Depression Doesn't Always Look Like Sadness
By Dr. Priya Sharma • 5/1/2025
When most people picture depression, they imagine someone crying in bed, unable to move. And yes, that's one version. But there's another kind that's harder to spot — the kind where you still go to work, still reply to texts, still make dinner. You just don't feel anything while you're doing it.
The Depression Nobody Talks About
I've worked with hundreds of clients who came to their first session saying some variation of: "I don't think I'm depressed because I'm not sad. I just feel... nothing."
That "nothing" is depression too. Clinically, we call it anhedonia — the inability to feel pleasure in things you used to enjoy. Your favorite show feels flat. Food tastes like cardboard. Even good news lands with a shrug instead of excitement.
Other faces of depression that people miss:
Irritability. Snapping at everyone. Having zero patience for minor inconveniences. This is especially common in men and teens — and it's frequently misidentified as "just being moody" or "having a bad attitude."
Physical exhaustion. Not tired-from-being-busy exhaustion, but a bone-deep heaviness that sleep doesn't fix. You wake up feeling like you haven't rested at all.
Difficulty concentrating. Reading the same paragraph five times. Forgetting what you walked into a room for. Staring at your email for 20 minutes without processing a single word.
Social withdrawal that feels voluntary. You tell yourself you "just don't feel like going out" or "prefer staying in." But the truth is you've stopped engaging because everything feels like too much effort.
Why This Matters
When depression doesn't look like depression, people don't seek help. They blame themselves — "I'm lazy," "I need to try harder," "other people have it worse." And they suffer longer than they need to.
A 2022 study in The Lancet Psychiatry estimated that on average, people with depression wait 6-8 years before seeking treatment. Six to eight years. Often because they didn't recognize what they were experiencing.
The Function Check
Here's a simple self-assessment I use with clients. Ask yourself:
- Have things I used to enjoy lost their appeal? (Not just one thing — a pattern)
- Is my energy consistently low, regardless of how much I sleep?
- Do I find myself withdrawing from people without a clear reason?
- Am I more irritable than usual, and it's lasting more than a couple of weeks?
- Does everything feel like it requires more effort than it should?
If you answered yes to three or more, it's worth talking to someone. Not because you're broken — but because you deserve to feel more than just "fine."
What Helped My Clients
I'm not going to sugarcoat this: depression usually requires more than just "trying harder" or "thinking positive." What I've seen work:
Start ridiculously small. Don't try to overhaul your life. Brush your teeth. Take a shower. Walk to the mailbox. Those count. Those matter.
Tell one person. Not a social media post. One real person, in real life (or on a call). "I think I might be dealing with depression." The relief of saying it out loud is enormous.
Consider professional help. Therapy (particularly CBT and behavioral activation) and, when appropriate, medication are both well-evidenced treatments. There's no moral failing in using either.

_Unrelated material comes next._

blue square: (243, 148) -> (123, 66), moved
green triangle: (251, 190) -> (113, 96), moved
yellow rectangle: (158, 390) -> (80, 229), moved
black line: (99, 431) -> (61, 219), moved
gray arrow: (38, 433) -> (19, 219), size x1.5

Track your mood daily. Just a 1-10 number in your notes app. Over a couple of weeks, you'll start to see patterns — what helps, what hurts, whether things are shifting.
Depression lies to you. It tells you this is permanent, that you've always felt this way, that nothing will help. Those are symptoms talking, not reality.
If you're experiencing symptoms of depression, please reach out to a mental health professional. If you're in crisis, contact your local crisis helpline or go to your nearest emergency room.